Silly me, this never occurred to me. Not one bit. Not at all. You see, the frequency that I visit shops since having children has declined in such a way that if you were to plot it, you would get a sort of inverse ski slope. I now do the vast majority of my shopping on the Internet; books, clothes, music, food and even make-up. In fact, I could probably live quite well without ever venturing outside of my house.
Occasionally needs must and it’s nice to have a little mooch about, which is what we did today. Now, there are a few toys which have been at times, the absolute bane of my life, a sort of living hell embodied in plastic, there was the Hound of Hell and now the Ben 10 Omnitrix. Now I have a new adversary the ‘child friendly’ shop without a toilet. Lets face it, Britain in 2010 is not the most child- friendly sort of place, and generally it seems to be standard practice to put the children’s clothes upstairs. This means that you can use even more electricity and contribute even more to global warming by having to use the lift. The lift is usually an old goods lift which has a few promotional posters stuck over the peeling paint with yellowing sticky tape. There is always a fit person with two legs wearing running clothing and trainers waiting to get into the aforementioned lift in front of you.

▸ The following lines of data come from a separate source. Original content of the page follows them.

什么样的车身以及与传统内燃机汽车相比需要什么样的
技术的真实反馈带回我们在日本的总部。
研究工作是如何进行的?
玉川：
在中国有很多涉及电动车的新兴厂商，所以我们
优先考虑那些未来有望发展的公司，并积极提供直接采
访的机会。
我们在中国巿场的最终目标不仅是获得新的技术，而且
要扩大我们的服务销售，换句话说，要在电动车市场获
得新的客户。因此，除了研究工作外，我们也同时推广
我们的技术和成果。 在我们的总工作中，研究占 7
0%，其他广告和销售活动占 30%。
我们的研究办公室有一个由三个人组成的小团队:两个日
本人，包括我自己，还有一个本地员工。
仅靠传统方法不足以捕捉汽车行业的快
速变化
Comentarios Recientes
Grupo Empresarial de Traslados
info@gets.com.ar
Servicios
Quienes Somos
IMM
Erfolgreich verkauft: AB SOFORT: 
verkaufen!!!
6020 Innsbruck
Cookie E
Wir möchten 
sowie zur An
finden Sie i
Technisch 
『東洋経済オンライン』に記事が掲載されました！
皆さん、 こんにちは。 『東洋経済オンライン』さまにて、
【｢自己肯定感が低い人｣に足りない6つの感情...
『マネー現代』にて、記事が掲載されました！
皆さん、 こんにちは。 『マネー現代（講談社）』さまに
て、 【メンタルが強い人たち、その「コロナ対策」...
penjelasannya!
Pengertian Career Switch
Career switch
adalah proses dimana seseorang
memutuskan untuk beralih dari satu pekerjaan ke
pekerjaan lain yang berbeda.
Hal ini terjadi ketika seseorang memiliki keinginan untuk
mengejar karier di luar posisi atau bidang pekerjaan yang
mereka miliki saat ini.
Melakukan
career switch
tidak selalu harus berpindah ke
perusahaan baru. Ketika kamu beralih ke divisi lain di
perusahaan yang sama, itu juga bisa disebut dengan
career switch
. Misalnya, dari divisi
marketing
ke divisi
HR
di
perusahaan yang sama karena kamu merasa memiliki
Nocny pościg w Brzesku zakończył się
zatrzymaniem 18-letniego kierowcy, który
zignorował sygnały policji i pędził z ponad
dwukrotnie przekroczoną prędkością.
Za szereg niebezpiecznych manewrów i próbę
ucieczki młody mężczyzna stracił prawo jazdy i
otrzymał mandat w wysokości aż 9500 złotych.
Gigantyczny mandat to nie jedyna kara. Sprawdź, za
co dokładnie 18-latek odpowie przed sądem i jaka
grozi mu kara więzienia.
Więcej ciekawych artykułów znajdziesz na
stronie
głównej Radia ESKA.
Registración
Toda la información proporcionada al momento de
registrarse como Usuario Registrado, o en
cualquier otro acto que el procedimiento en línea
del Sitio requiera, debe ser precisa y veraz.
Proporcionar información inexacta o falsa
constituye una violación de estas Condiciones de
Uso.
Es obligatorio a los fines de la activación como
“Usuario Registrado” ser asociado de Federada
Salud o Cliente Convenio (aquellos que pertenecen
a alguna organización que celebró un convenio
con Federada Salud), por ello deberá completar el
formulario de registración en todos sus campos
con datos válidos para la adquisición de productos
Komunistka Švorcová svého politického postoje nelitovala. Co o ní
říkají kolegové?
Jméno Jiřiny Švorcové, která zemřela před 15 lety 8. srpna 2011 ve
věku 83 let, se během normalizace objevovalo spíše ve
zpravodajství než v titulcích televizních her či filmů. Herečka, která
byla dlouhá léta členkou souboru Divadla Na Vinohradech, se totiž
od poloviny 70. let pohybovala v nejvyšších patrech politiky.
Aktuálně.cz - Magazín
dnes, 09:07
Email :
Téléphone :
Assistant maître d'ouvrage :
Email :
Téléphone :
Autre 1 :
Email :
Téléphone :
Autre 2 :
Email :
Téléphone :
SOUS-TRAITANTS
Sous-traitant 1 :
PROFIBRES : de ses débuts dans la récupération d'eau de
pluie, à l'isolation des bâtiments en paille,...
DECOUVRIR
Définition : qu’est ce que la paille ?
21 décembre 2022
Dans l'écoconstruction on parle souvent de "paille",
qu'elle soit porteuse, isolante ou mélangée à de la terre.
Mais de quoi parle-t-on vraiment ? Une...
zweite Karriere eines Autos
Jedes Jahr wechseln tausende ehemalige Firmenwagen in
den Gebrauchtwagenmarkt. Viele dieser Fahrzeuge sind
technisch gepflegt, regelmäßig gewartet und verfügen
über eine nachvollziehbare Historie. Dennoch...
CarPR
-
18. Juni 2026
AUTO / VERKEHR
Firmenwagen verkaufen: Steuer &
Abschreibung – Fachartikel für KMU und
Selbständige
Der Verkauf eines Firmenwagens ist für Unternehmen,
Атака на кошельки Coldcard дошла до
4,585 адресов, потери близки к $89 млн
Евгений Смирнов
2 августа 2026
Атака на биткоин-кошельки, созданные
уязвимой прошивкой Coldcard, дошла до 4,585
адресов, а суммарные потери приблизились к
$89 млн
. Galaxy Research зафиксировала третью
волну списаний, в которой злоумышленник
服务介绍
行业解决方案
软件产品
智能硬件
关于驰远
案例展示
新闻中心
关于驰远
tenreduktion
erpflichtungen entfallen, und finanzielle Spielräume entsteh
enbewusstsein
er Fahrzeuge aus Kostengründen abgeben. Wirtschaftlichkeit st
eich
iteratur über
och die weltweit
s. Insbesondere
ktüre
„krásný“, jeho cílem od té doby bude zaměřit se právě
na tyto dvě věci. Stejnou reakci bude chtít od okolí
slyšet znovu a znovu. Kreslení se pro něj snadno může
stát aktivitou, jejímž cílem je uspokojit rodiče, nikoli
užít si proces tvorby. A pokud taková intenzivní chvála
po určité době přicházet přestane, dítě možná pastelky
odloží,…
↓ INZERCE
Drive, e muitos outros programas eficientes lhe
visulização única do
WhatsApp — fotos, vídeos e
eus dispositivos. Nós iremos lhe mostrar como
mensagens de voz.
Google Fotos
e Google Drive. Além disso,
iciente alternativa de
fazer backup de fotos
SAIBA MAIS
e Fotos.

They expand to fill every single centimetre of space, so that you can’t fit in with your pushchair as well.
Back to the point, a walk around the shops seems to bring on the wee in toddler boy and the motion of a lift brings it right to the point of explosion. Today he emerged from the lift in a large high street family friendly chemist hopping up and down with desire to wee. I asked the nearest shop assistant if there was any chance that he could use their loo. I explained the conundrum, that he was tiny, only just potty trained and was literally about to wet himself there and then. I was greeted with ‘sorry no’. I explained that he really was about to wet himself, he was visibly hopping and rocking. To no avail; ‘its more than my jobs worth…’ Arggggh! When did this happen? This total jobs worthy lack of common sense, empathy and customer service which seems to afflict most shop assistants. Anyhow, accidents remarkably didn’t happen, although I did try to get him to wee in the doorway (he refused and went for the alley way). I can see this lack of toilets in public spaces becoming a real pain in the proverbial arse.
With this is mind I am tempted to start another campaign, it shall be based on the novel but somehow reactionary idea of encouraging your toddler to wee in the doorway/ window of any large shop which sells children and baby products but does not provide an emergency toilet. There’s a lot of wee out there and a lot of shops which lack this fundamental resource. Anyone want to be campaign secretary?